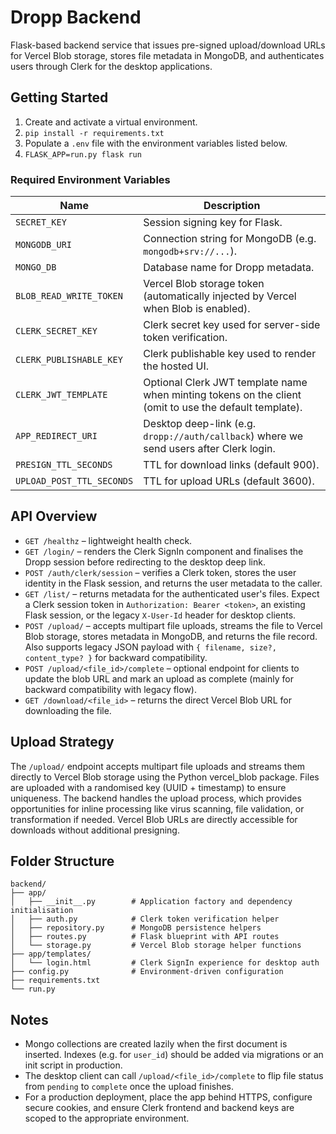 # Dropp Backend

Flask-based backend service that issues pre-signed upload/download URLs for Vercel Blob storage, stores file metadata in MongoDB, and authenticates users through Clerk for the desktop applications.

## Getting Started

1. Create and activate a virtual environment.
2. `pip install -r requirements.txt`
3. Populate a `.env` file with the environment variables listed below.
4. `FLASK_APP=run.py flask run`

### Required Environment Variables

| Name | Description |
| --- | --- |
| `SECRET_KEY` | Session signing key for Flask. |
| `MONGODB_URI` | Connection string for MongoDB (e.g. `mongodb+srv://...`). |
| `MONGO_DB` | Database name for Dropp metadata. |
| `BLOB_READ_WRITE_TOKEN` | Vercel Blob storage token (automatically injected by Vercel when Blob is enabled). |
| `CLERK_SECRET_KEY` | Clerk secret key used for server-side token verification. |
| `CLERK_PUBLISHABLE_KEY` | Clerk publishable key used to render the hosted UI. |
| `CLERK_JWT_TEMPLATE` | Optional Clerk JWT template name when minting tokens on the client (omit to use the default template). |
| `APP_REDIRECT_URI` | Desktop deep-link (e.g. `dropp://auth/callback`) where we send users after Clerk login. |
| `PRESIGN_TTL_SECONDS` | TTL for download links (default 900). |
| `UPLOAD_POST_TTL_SECONDS` | TTL for upload URLs (default 3600). |

## API Overview

- `GET /healthz` – lightweight health check.
- `GET /login/` – renders the Clerk SignIn component and finalises the Dropp session before redirecting to the desktop deep link.
- `POST /auth/clerk/session` – verifies a Clerk token, stores the user identity in the Flask session, and returns the user metadata to the caller.
- `GET /list/` – returns metadata for the authenticated user's files. Expect a Clerk session token in `Authorization: Bearer <token>`, an existing Flask session, or the legacy `X-User-Id` header for desktop clients.
- `POST /upload/` – accepts multipart file uploads, streams the file to Vercel Blob storage, stores metadata in MongoDB, and returns the file record. Also supports legacy JSON payload with `{ filename, size?, content_type? }` for backward compatibility.
- `POST /upload/<file_id>/complete` – optional endpoint for clients to update the blob URL and mark an upload as complete (mainly for backward compatibility with legacy flow).
- `GET /download/<file_id>` – returns the direct Vercel Blob URL for downloading the file.

## Upload Strategy

The `/upload/` endpoint accepts multipart file uploads and streams them directly to Vercel Blob storage using the Python vercel_blob package. Files are uploaded with a randomised key (UUID + timestamp) to ensure uniqueness. The backend handles the upload process, which provides opportunities for inline processing like virus scanning, file validation, or transformation if needed. Vercel Blob URLs are directly accessible for downloads without additional presigning.

## Folder Structure

```
backend/
├── app/
│   ├── __init__.py        # Application factory and dependency initialisation
│   ├── auth.py            # Clerk token verification helper
│   ├── repository.py      # MongoDB persistence helpers
│   ├── routes.py          # Flask blueprint with API routes
│   └── storage.py         # Vercel Blob storage helper functions
├── app/templates/
│   └── login.html         # Clerk SignIn experience for desktop auth
├── config.py              # Environment-driven configuration
├── requirements.txt
└── run.py
```

## Notes

- Mongo collections are created lazily when the first document is inserted. Indexes (e.g. for `user_id`) should be added via migrations or an init script in production.
- The desktop client can call `/upload/<file_id>/complete` to flip file status from `pending` to `complete` once the upload finishes.
- For a production deployment, place the app behind HTTPS, configure secure cookies, and ensure Clerk frontend and backend keys are scoped to the appropriate environment.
^^^^^^^^
What you should do:
Nothing but the records themselves, exact and complete, should be returned; leave the pictures out.

Result for this exercise:
 # Dropp Backend

Flask-based backend service that issues pre-signed upload/download URLs for Vercel Blob storage, stores file metadata in MongoDB, and authenticates users through Clerk for the desktop applications.

## Getting Started

1. Create and activate a virtual environment.
2. `pip install -r requirements.txt`
3. Populate a `.env` file with the environment variables listed below.
4. `FLASK_APP=run.py flask run`

### Required Environment Variables

| Name | Description |
| --- | --- |
| `SECRET_KEY` | Session signing key for Flask. |
| `MONGODB_URI` | Connection string for MongoDB (e.g. `mongodb+srv://...`). |
| `MONGO_DB` | Database name for Dropp metadata. |
| `BLOB_READ_WRITE_TOKEN` | Vercel Blob storage token (automatically injected by Vercel when Blob is enabled). |
| `CLERK_SECRET_KEY` | Clerk secret key used for server-side token verification. |
| `CLERK_PUBLISHABLE_KEY` | Clerk publishable key used to render the hosted UI. |
| `CLERK_JWT_TEMPLATE` | Optional Clerk JWT template name when minting tokens on the client (omit to use the default template). |
| `APP_REDIRECT_URI` | Desktop deep-link (e.g. `dropp://auth/callback`) where we send users after Clerk login. |
| `PRESIGN_TTL_SECONDS` | TTL for download links (default 900). |
| `UPLOAD_POST_TTL_SECONDS` | TTL for upload URLs (default 3600). |

## API Overview

- `GET /healthz` – lightweight health check.
- `GET /login/` – renders the Clerk SignIn component and finalises the Dropp session before redirecting to the desktop deep link.
- `POST /auth/clerk/session` – verifies a Clerk token, stores the user identity in the Flask session, and returns the user metadata to the caller.
- `GET /list/` – returns metadata for the authenticated user's files. Expect a Clerk session token in `Authorization: Bearer <token>`, an existing Flask session, or the legacy `X-User-Id` header for desktop clients.
- `POST /upload/` – accepts multipart file uploads, streams the file to Vercel Blob storage, stores metadata in MongoDB, and returns the file record. Also supports legacy JSON payload with `{ filename, size?, content_type? }` for backward compatibility.
- `POST /upload/<file_id>/complete` – optional endpoint for clients to update the blob URL and mark an upload as complete (mainly for backward compatibility with legacy flow).
- `GET /download/<file_id>` – returns the direct Vercel Blob URL for downloading the file.

## Upload Strategy

The `/upload/` endpoint accepts multipart file uploads and streams them directly to Vercel Blob storage using the Python vercel_blob package. Files are uploaded with a randomised key (UUID + timestamp) to ensure uniqueness. The backend handles the upload process, which provides opportunities for inline processing like virus scanning, file validation, or transformation if needed. Vercel Blob URLs are directly accessible for downloads without additional presigning.

## Folder Structure

```
backend/
├── app/
│   ├── __init__.py        # Application factory and dependency initialisation
│   ├── auth.py            # Clerk token verification helper
│   ├── repository.py      # MongoDB persistence helpers
│   ├── routes.py          # Flask blueprint with API routes
│   └── storage.py         # Vercel Blob storage helper functions
├── app/templates/
│   └── login.html         # Clerk SignIn experience for desktop auth
├── config.py              # Environment-driven configuration
├── requirements.txt
└── run.py
```

## Notes

- Mongo collections are created lazily when the first document is inserted. Indexes (e.g. for `user_id`) should be added via migrations or an init script in production.
- The desktop client can call `/upload/<file_id>/complete` to flip file status from `pending` to `complete` once the upload finishes.
- For a production deployment, place the app behind HTTPS, configure secure cookies, and ensure Clerk frontend and backend keys are scoped to the appropriate environment.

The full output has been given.